Weaknesses of the economic system

Then, as it is now, the colonial State is afraid. Both Africans and Indigenous people make the colonial State afraid, because this is what Chairman Omali Yeshitela calls the colonial mode of production. This is the system that relies on stolen African labor on stolen Indigenous land to function, and without the stolen land and labor, the system of colonial-capitalism collapses!

What we can do

Rather than feeling powerless, we know that we can do something in response to the deportations and other attacks by the colonial State. Lawsuits can stop or stay the individual deportations, but they can only do so much to protect migrants from the colonial State. There have been many resolutions made by the Mexican people to make certain cities in the U.S. sanctuary cities, which do not cooperate with immigration authorities. The People’s Alderman Jesse Todd, who is a member of the International People’s Democratic Uhuru Movement (InPDUM), made a similar resolution to make St. Louis, MO a sanctuary city, and it’s called the Dred Scott Resolution. This resolution seeks to protect community organizers by mandating non-cooperation with federal agencies, so the Uhuru Movement can continue the work of building Black Power institutions and programs that benefit the black community. As Chairman Omali Yeshitela says, the best protection is with the people, like when the black community protected the Uhuru House from a colonial police assault in St. Petersburg, Florida in 1996.

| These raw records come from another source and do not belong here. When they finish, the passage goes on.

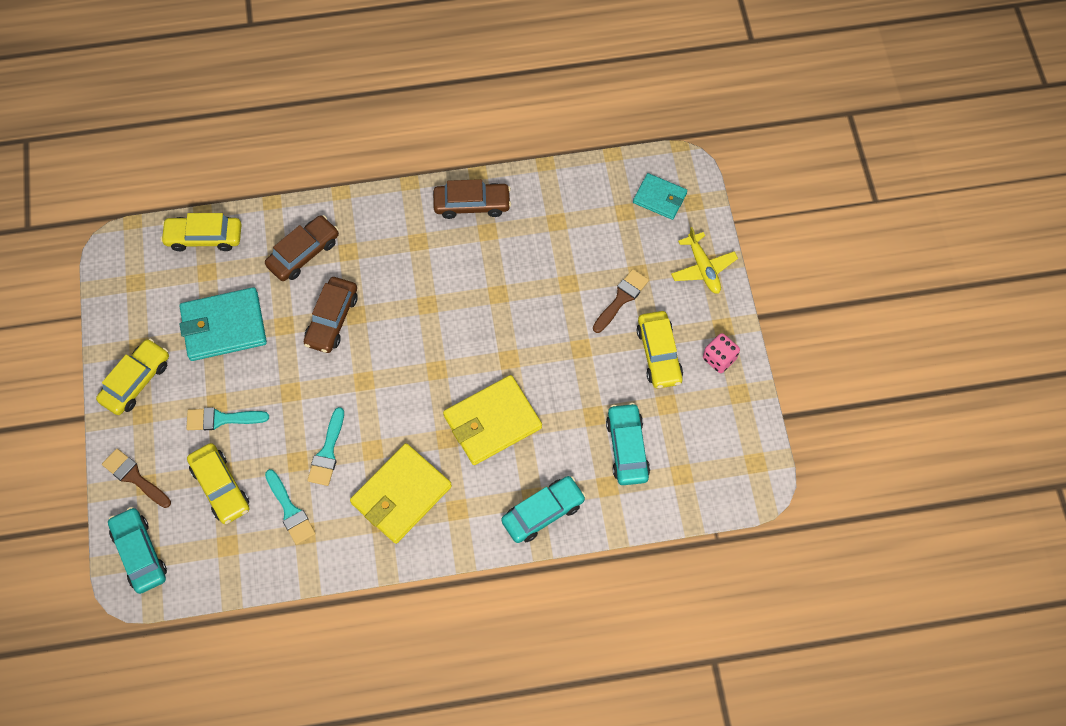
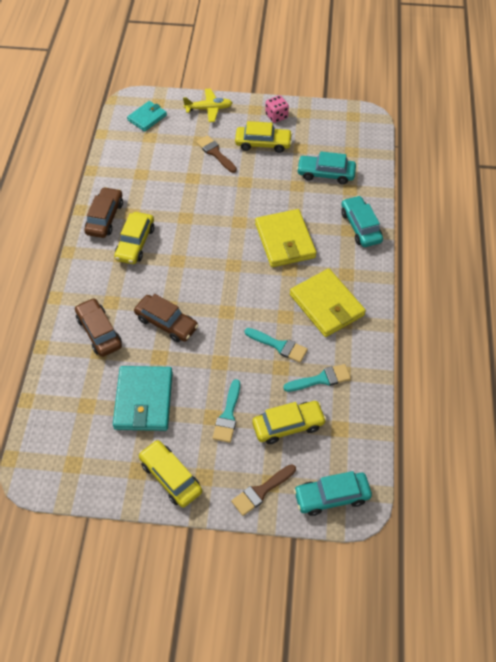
camera: 75 degrees left, 10 degrees down
yellow car [161,213,242,251] -> yellow car moved to [114,212,154,264]

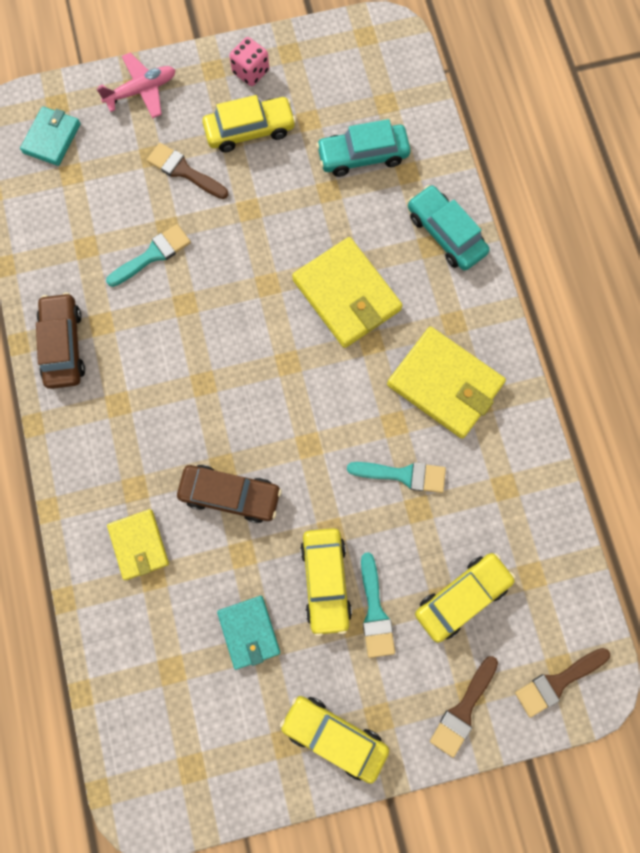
camera: 20 degrees left, 20 degrees up
brown car [75,298,122,357] -> yellow wallet [107,509,169,580]
turquoise wallet [113,366,173,431] -> turquoise wallet [217,596,280,670], size x0.60
yellow car [114,212,154,264] -> yellow car moved to [300,528,352,636]
yellow plane [183,89,232,122] -> pink plane [97,52,175,119]
turquoise brush [283,364,351,392] -> turquoise brush moved to [106,224,191,287]
turquoise car [294,471,372,516] -> brown brush [515,648,610,718]

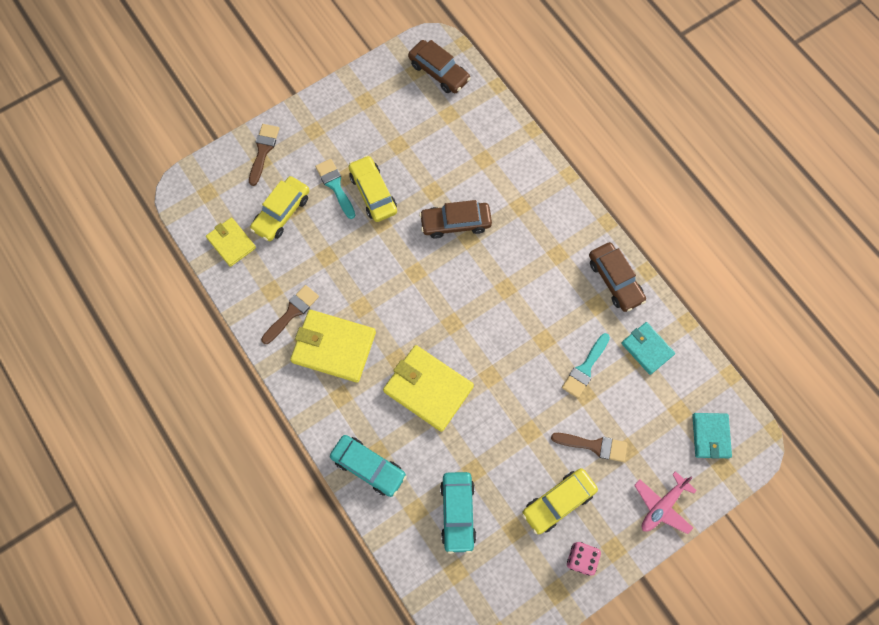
camera: 160 degrees right, 5 degrees down
yellow wallet [107,509,169,580] -> yellow wallet moved to [206,217,256,267]
turquoise wallet [217,596,280,670] -> turquoise wallet moved to [621,322,675,375]
yellow car [280,696,389,784] -> none
turquoise car [316,119,411,177] -> turquoise car turned 120 degrees clockwise [440,472,476,554]
turquoise brush [347,462,446,493] -> none
brown brush [515,648,610,718] -> brown brush moved to [261,285,319,344]
none -> brown car [408,40,471,93]

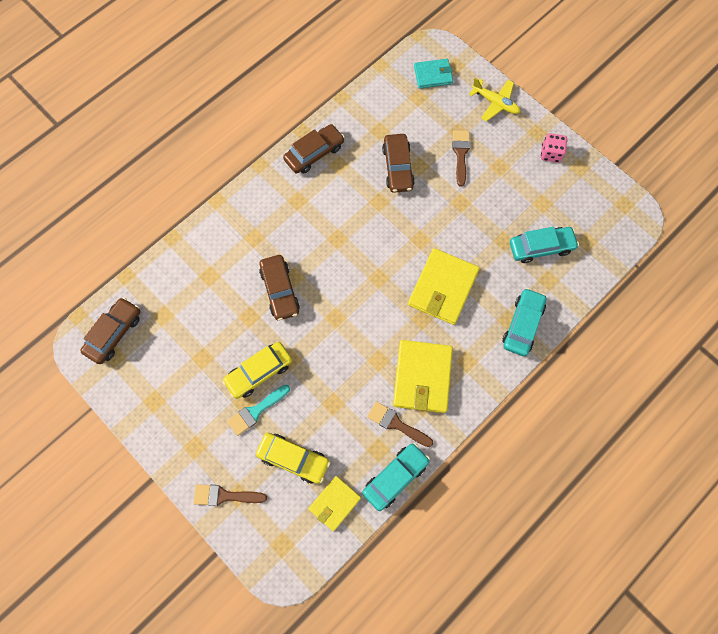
camera: 100 degrees left, 0 degrees up
yellow car [522,468,598,534] -> none
turquoise brush [562,333,610,398] -> brown car [382,134,415,193]
turquoise wallet [621,322,675,375] -> none
pink plane [634,471,697,534] -> yellow plane [469,78,520,121]
none -> turquoise car [362,443,430,511]

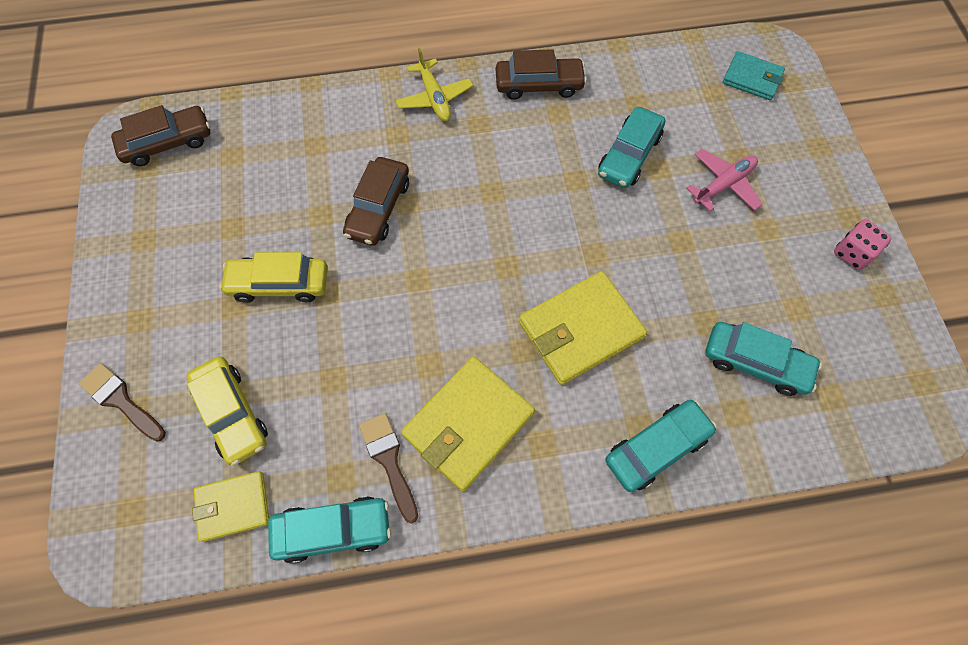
camera: 35 degrees right, 5 degrees down
turquoise brush [227,385,290,436] -> none
brown car [382,134,415,193] -> turquoise car [598,107,665,188]
brown brush [452,130,470,187] -> pink plane [686,149,763,211]
yellow plane [469,78,520,121] -> yellow plane moved to [396,48,473,121]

Uhuru Movement leads anti-colonial resistance

The Uhuru Movement has always stood up for the African community and its interests when the black community is threatened by the colonial State. Mass organizations of the Uhuru Movement such as InPDUM fight to protect the democratic rights of African people. The theory of African Internationalism, put forth by Chairman Omali Yeshitela, recognizes that all black people—whether in Africa, the U.S., Haiti or Jamaica—are all Africans. It recognizes that we must struggle for the total liberation of Africa and Africans under the leadership of the African working class. Africa’s liberation will enable the rest of the people of all nationalities to be free also, and under the new mode of production there will no longer be oppressed and oppressors!

Join the anti-colonial struggle!

The colonial borders must fall! If you want to ensure the safety of African and Indigenous migrants, join the struggle against colonialism! Join the Uhuru Movement!